Since the Astros will most likely getting prospects in return, let's take a look at the Houston farm system to see what they might need to get in those trades. Whether it's blockbuster trades for Hunter Pence and Wandy Rodriguez, or smaller moves for Clint Barmes, are there weaknesses in minors that Houston can bolster?
One thing we do know is that the Astros don't really need outfield prospects. Even with the backsliding of Jay Austin this season, Houston still has quite a few guys on the depth chart in the outfield. Same goes for second base, where there's suddenly a lot of good prospects (including newly minted major leaguer Jose Altuve).
So, where are the weak spots?
Starting pitching: It sounds cliche, but the Astros really do have a dearth of high-level starting pitching prospects. They have a few guys, like Mike Foltynewicz and Dallas Keuchel, who might end up being big leaguers, but the other guys who have some profile have struggled this season. That includes Ross Seaton (who is struggling for a second straight season), VIncent Velasquez (who got injured) and Tanner Bushue (who's been injured and ineffective).
The one good thing about this particular lack is that it seems to determine how a farm system is ranked. In general, if you think about it, the teams with high level pitching prospects are considered to have a better system. Look at Atlanta or even Houston back in the early '00's, when they had guys like Roy Oswalt, Tim Redding and Carlos Hernandez.
If Houston can avoid trading with Philadelphia again, they have a good shot at restocking with at least two big-time pitching prospects at this deadline.
Third base: It's the one position on the farm that Houston is really lacking some big-time prospects (besides the pitching side). Basically, it's Jimmy Paredes and Mike Kvasnicka at the top of that list. Kvasnicka is having the best season out of the 2010 first-round picks for Houston, but he's still old for his level. Paredes also doesn't profile to have the kind of power teams like at the hot corner, so Houston could always use more depth there.

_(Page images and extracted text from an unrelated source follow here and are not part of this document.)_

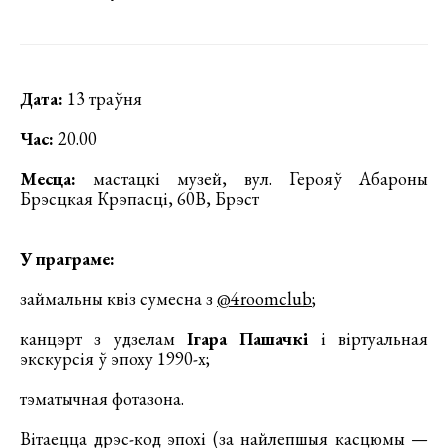
Дата:
13 траўня
Час:
20.00
Месца:
мастацкі музей, вул. Герояў Абароны
Брэсцкая Крэпасці, 60В, Брэст
У праграме:
займальны квіз сумесна з
@4roomclub
;
канцэрт з удзелам
Ігара Пашачкі
і віртуальная
экскурсія ў эпоху 1990-х;
тэматычная фотазона.
Вітаецца дрэс-код эпохі (за найлепшыя касцюмы —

The problem with this is that many teams are in the same fix. Third base is just a tough position to fill, which is why FanGraphs recently put out an article looking at how few quality third basemen there were in the National League right now. The other problem with trading for a third base prospect is there's not much flexibility if they can't play at the hot corner. You may move them to the outfield or first base, but that's about it most times.
To really fill depth here, Houston would need to find a third base prospect who's a ways off (and would go to Lexington with Kvasnicka going to Lancaster) or one who's ready for the majors now and can leapfrog Paredes on the depth chart.
First base: Kody Hinze aside, Houston really doesn't have the prototypical mashers at this position, but it's not nearly the weakest position on the farm. For one, Houston has an interesting prospect in Telvin Nash that can play there if he develops. They also have the aforementioned Hinze and drafted another interesting guy in Chase Davidson.
Oh, and add a young guy like Brett Wallace who's in the majors and Houston's need for a first base prospect is more about depth in the system than need. To justify getting a first baseman in return, he'd have to profile as a future MVP-type hitter, which means the trading team will probably be loathe to send him to the Astros.